:: The input
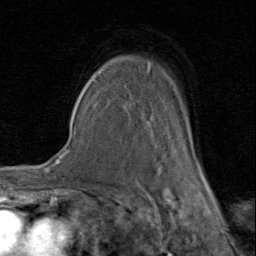
Breast MRI (dynamic contrast-enhanced), one axial slice. Position 62 of 80 along the scan axis. Cropped to one breast. Dynamic contrast-enhanced series, time point 2 of 8 at this slice position (early post-contrast). 1.5 T. TE 1.7 ms, TR 4.5 ms. 256 × 256 image matrix, field of view 180 × 180 mm. Female patient.
Structures marked on this image (semi-automatically segmented with operator editing):
- enhancing-tissue mask used for the functional tumour volume (all voxels passing the contrast-enhancement thresholds inside the analysis volume; usually the tumour): box from (x=92, y=61) to (x=206, y=180) px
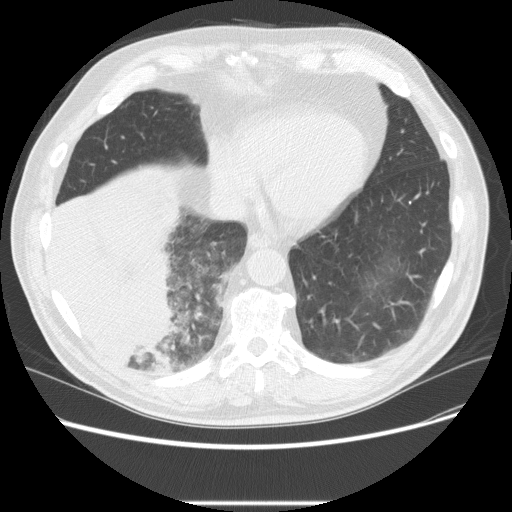
Low-dose screening chest CT, one axial slice; slice 65 of 233 in the series (ordered by position); reconstruction kernel STANDARD; lung window (W 1500 / L -600 HU); 2.5 mm slice thickness; 512 × 512 image matrix.
Outlined on this slice (expert manual segmentation):
- lesion 3 (tumor, lower lobe of right lung): bounding box (x1, y1, x2, y2) in pixels: (50, 196, 180, 366)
::::
Work to be completed ->
Repeat exactly the lines from the one containing "- enhancing-tissue mask" through the last line of the records above, both included, and leave out the pictures.

Response for this exercise ->
- enhancing-tissue mask used for the functional tumour volume (all voxels passing the contrast-enhancement thresholds inside the analysis volume; usually the tumour): box from (x=92, y=61) to (x=206, y=180) px
Low-dose screening chest CT, one axial slice; slice 65 of 233 in the series (ordered by position); reconstruction kernel STANDARD; lung window (W 1500 / L -600 HU); 2.5 mm slice thickness; 512 × 512 image matrix.
Outlined on this slice (expert manual segmentation):
- lesion 3 (tumor, lower lobe of right lung): bounding box (x1, y1, x2, y2) in pixels: (50, 196, 180, 366)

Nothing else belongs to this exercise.